Regarding the challenge of finding the balance between traditional subjects and preparing students with the latest innovations, Ryan says, until now, it has been relatively simple, as schools were ahead of children in terms of technology. However, children are often more technologically advanced than us, which presents a new challenge. “We need to think deeply about how AI will transform aspects of schooling, like relying on externally completed assessments,” he adds. “The use of AI in education raises questions about the validity of external assessments, as it can be challenging to detect if work has been authored by an individual. So, there's an interesting tension and opportunity to explore.”

In addition to practical experience, high schools are helping students build a portfolio of skills and attributes that will make them attractive to employers. This includes not just academic achievements but also extracurricular activities, community service, and leadership roles. By encouraging students to develop a well-rounded portfolio, schools are preparing them for success in the competitive job market.

“It's important for both schools and parents to ensure that students are aware of the skills they need,” says Anand. “In Dubai, with its large expat population, parents have different experiences and expectations regarding education. Schools must focus on developing holistic personalities in students from a young age. Soft skills like resilience, communication, collaboration, and financial literacy are crucial for their future success. Schools need to keep track of these changes and provide the facilities to make students successful.”

Regarding the pressure from parents and students to pursue certain career paths, Anand explains that pressure can come from both parents and students themselves, especially in a competitive place like Dubai. It's important to have counseling sessions for both parents and students, as some may not have a plan B or C. “Schools must guide students from an early age, providing opportunities for them to explore different professions and build a portfolio,” she says. “The focus is on giving students an edge through extracurricular activities and a strong emotional framework.”

Ryan stresses that career planning and university guidance should start earlier, even as early as age 13 or 14. “We have weekly sessions where someone from industry talks about their career path,” he says. “We also use software platforms that help students identify potential career pathways based on their interests. We must also focus on character building through extracurricular activities and the ethos of the school.”

Another important aspect of career readiness is providing students with mentorship, work placements, or internships. Many high schools in the UAE offer internship and work placement programs that allow students to gain hands-on experience in their chosen field.

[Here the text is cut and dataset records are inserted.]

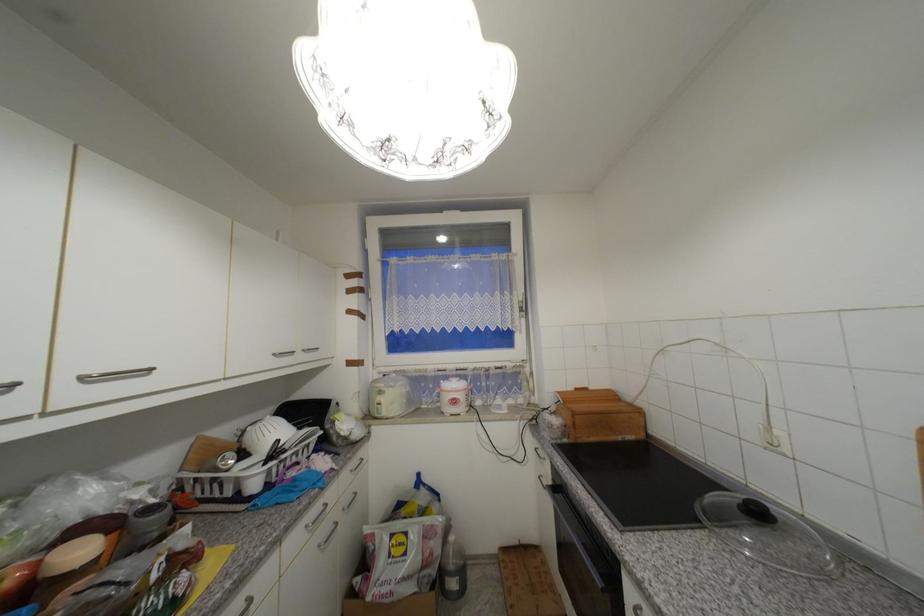
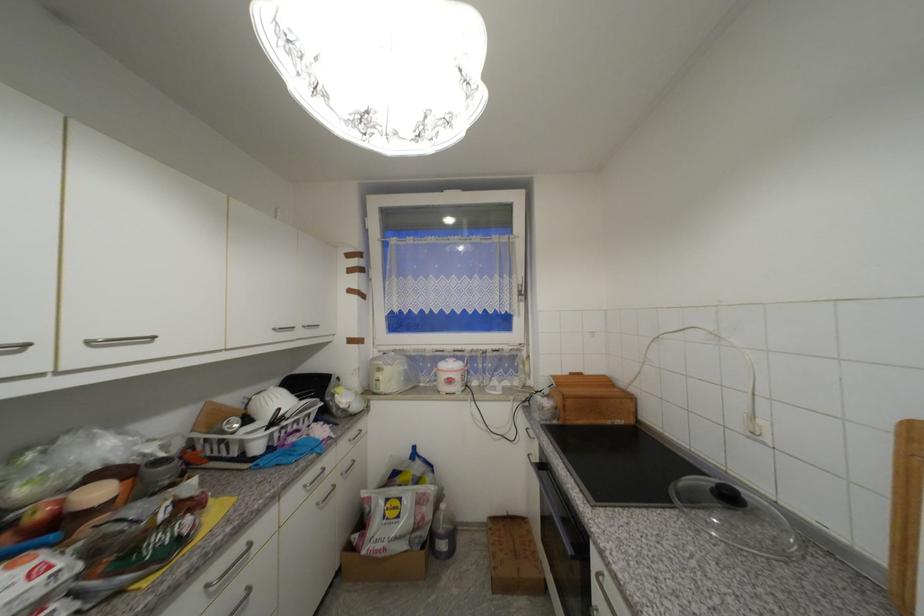
In the second image, find the point that corresponds to (324,546) in the first image.

(322, 505)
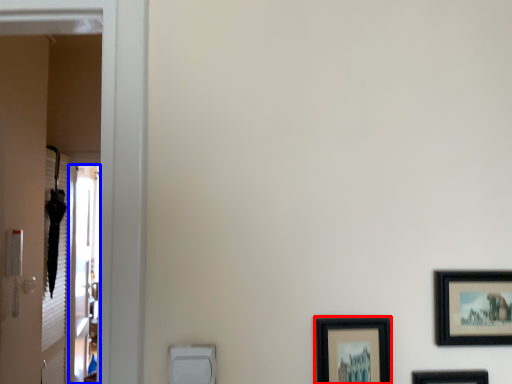
Question: Among these objects, which one is nearest to the camera, picture frame (highlighted by a red box) or screen door (highlighted by a blue box)?

Choices:
 (A) picture frame
 (B) screen door

Answer: (A)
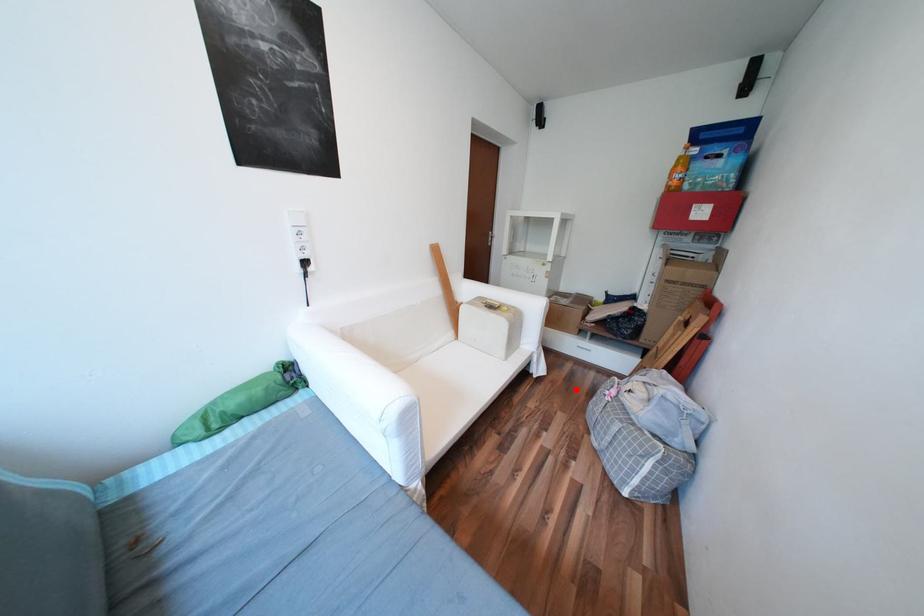
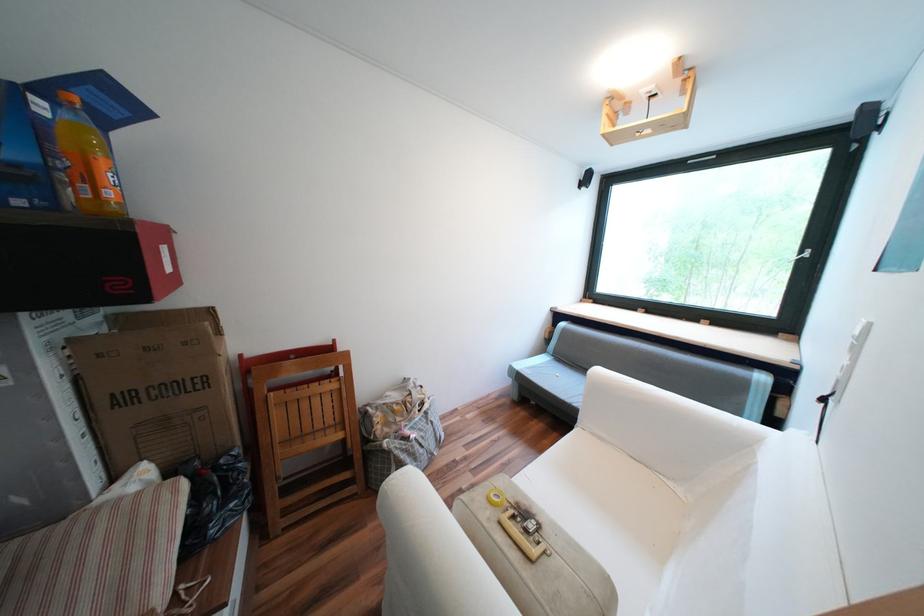
Find the pixel in the second image that matches the highlighted location in the first image.

(387, 548)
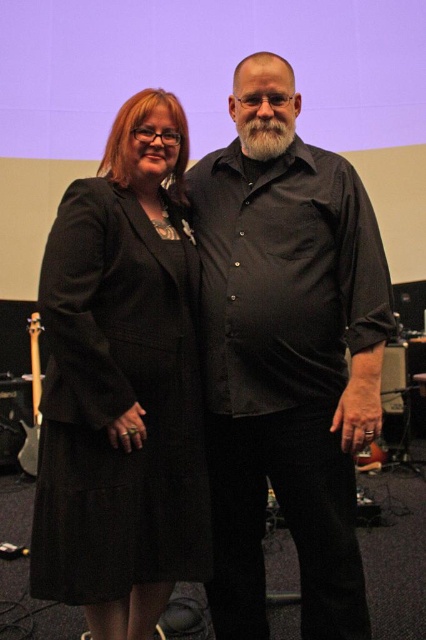
You are a photographer setting up for a photoshoot. You have a matte black shirt at center and a matte black guitar at lower left in your frame. Which object is wider when viewed from your camera position?

The matte black shirt at center is wider than the matte black guitar at lower left.

From the picture: You are standing at the point labeled point (x=294, y=195) and want to take a photo of the two people in the scene. If your camera is 1.82 meters away from the point, will the two people fit entirely within the camera frame?

The point labeled point (x=294, y=195) and the camera are 1.82 meters apart, so yes, the two people will fit entirely within the camera frame since the distance matches the camera range.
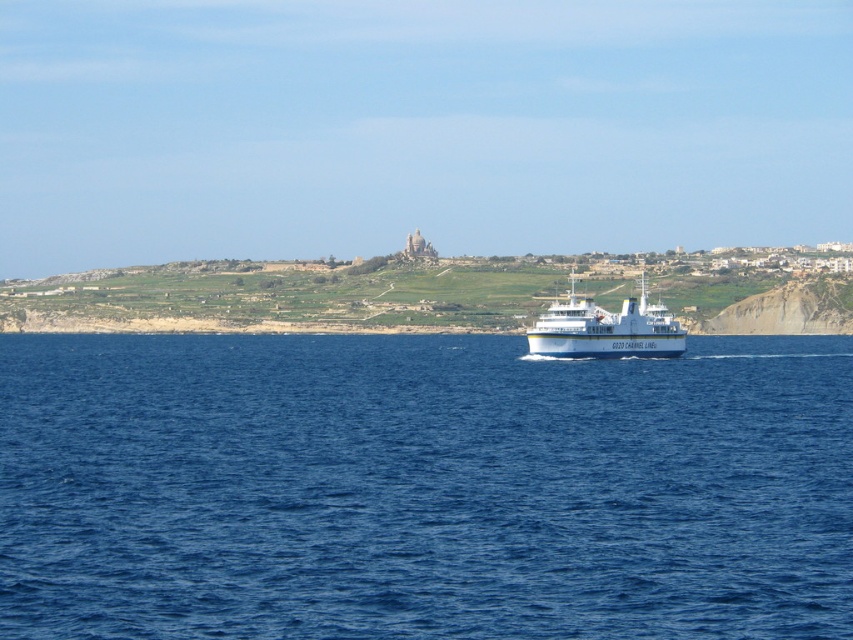
You are standing at the point with coordinates point (363, 573) and want to walk towards the point with coordinates point (605, 326). Which direction should you face to walk directly towards the second point?

→ To walk directly from point (363, 573) to point (605, 326), you should face northeast because point (363, 573) is in front of point (605, 326).

You are a drone operator trying to capture the blue water at center in a photo. The camera has a 100mm lens with a field of view of 14 degrees. If the drone is positioned directly above the ferry boat, marked with

The blue water at center is located at point (422, 488) in 2D coordinates, so if the drone is positioned directly above the ferry boat, it will likely capture the blue water at center within its field of view of 14 degrees using a 100mm lens.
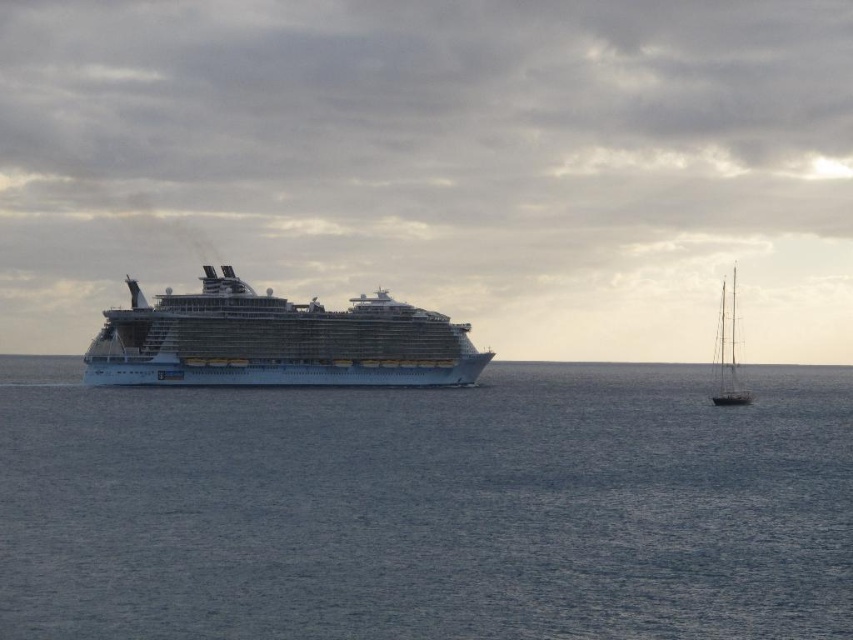
Question: Which of the following is the closest to the observer?

Choices:
 (A) blue water at center
 (B) white glossy cruise ship at center
 (C) wooden sailboat at right

Answer: (A)

Question: Which object appears farthest from the camera in this image?

Choices:
 (A) wooden sailboat at right
 (B) blue water at center

Answer: (A)

Question: Can you confirm if white glossy cruise ship at center is positioned below wooden sailboat at right?

Choices:
 (A) no
 (B) yes

Answer: (A)

Question: Is blue water at center thinner than wooden sailboat at right?

Choices:
 (A) yes
 (B) no

Answer: (B)

Question: Is blue water at center thinner than wooden sailboat at right?

Choices:
 (A) yes
 (B) no

Answer: (B)

Question: Among these objects, which one is farthest from the camera?

Choices:
 (A) white glossy cruise ship at center
 (B) wooden sailboat at right
 (C) blue water at center

Answer: (B)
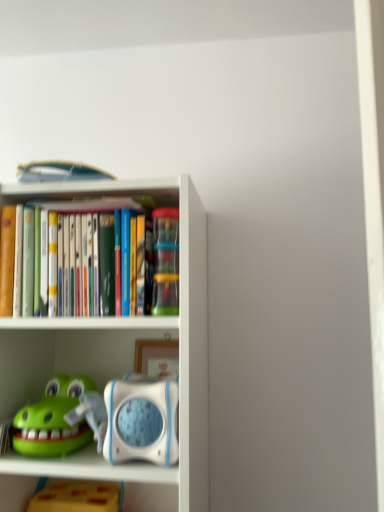
Question: Is translucent plastic containers at center, the 1th toy when ordered from top to bottom, shorter than green rubber toy at lower left, which is counted as the second toy, starting from the bottom?

Choices:
 (A) yes
 (B) no

Answer: (B)

Question: Is green rubber toy at lower left, acting as the second toy starting from the top, completely or partially inside translucent plastic containers at center, positioned as the 3th toy in bottom-to-top order?

Choices:
 (A) yes
 (B) no

Answer: (B)

Question: From a real-world perspective, is translucent plastic containers at center, positioned as the 3th toy in bottom-to-top order, over green rubber toy at lower left, which is counted as the second toy, starting from the bottom?

Choices:
 (A) no
 (B) yes

Answer: (B)

Question: From a real-world perspective, does translucent plastic containers at center, the 1th toy when ordered from top to bottom, sit lower than green rubber toy at lower left, which is counted as the second toy, starting from the bottom?

Choices:
 (A) yes
 (B) no

Answer: (B)

Question: Is translucent plastic containers at center, positioned as the 3th toy in bottom-to-top order, taller than green rubber toy at lower left, which is counted as the second toy, starting from the bottom?

Choices:
 (A) yes
 (B) no

Answer: (A)

Question: From their relative heights in the image, would you say translucent plastic containers at center, the 1th toy when ordered from top to bottom, is taller or shorter than green rubber toy at lower left, which is counted as the second toy, starting from the bottom?

Choices:
 (A) short
 (B) tall

Answer: (B)

Question: Is point (173, 228) closer or farther from the camera than point (71, 402)?

Choices:
 (A) closer
 (B) farther

Answer: (A)

Question: Looking at their shapes, would you say translucent plastic containers at center, positioned as the 3th toy in bottom-to-top order, is wider or thinner than green rubber toy at lower left, acting as the second toy starting from the top?

Choices:
 (A) wide
 (B) thin

Answer: (B)

Question: From a real-world perspective, relative to green rubber toy at lower left, which is counted as the second toy, starting from the bottom, is translucent plastic containers at center, the 1th toy when ordered from top to bottom, vertically above or below?

Choices:
 (A) below
 (B) above

Answer: (B)

Question: From a real-world perspective, is green rubber toy at lower left, acting as the second toy starting from the top, above or below white plastic shelf at center?

Choices:
 (A) above
 (B) below

Answer: (B)

Question: In terms of height, does green rubber toy at lower left, which is counted as the second toy, starting from the bottom, look taller or shorter compared to white plastic shelf at center?

Choices:
 (A) short
 (B) tall

Answer: (A)

Question: In the image, is green rubber toy at lower left, acting as the second toy starting from the top, positioned in front of or behind white plastic shelf at center?

Choices:
 (A) behind
 (B) front

Answer: (A)

Question: Is point (18, 413) closer or farther from the camera than point (185, 322)?

Choices:
 (A) closer
 (B) farther

Answer: (B)

Question: Considering the positions of translucent plastic containers at center, the 1th toy when ordered from top to bottom, and white plastic shelf at center in the image, is translucent plastic containers at center, the 1th toy when ordered from top to bottom, taller or shorter than white plastic shelf at center?

Choices:
 (A) short
 (B) tall

Answer: (A)

Question: In terms of size, does translucent plastic containers at center, positioned as the 3th toy in bottom-to-top order, appear bigger or smaller than white plastic shelf at center?

Choices:
 (A) big
 (B) small

Answer: (B)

These programs not only provide valuable experience but also help students build professional networks that can be beneficial in their future careers.

“It is crucial for students to have internship opportunities and to interact with families and students who may be unaware of subject choices or internship opportunities, or who are considering a global role in the future,” says Kelkar. “They often come to us seeking advice, saying, 'My friend has chosen this path, and I would like to avoid it,' or 'maybe it's popular right now, but I'm not sure.' It is our responsibility to educate them, guide them, and encourage them to spend their summer holidays more productively, engaging in tangible opportunities for three to four weeks.”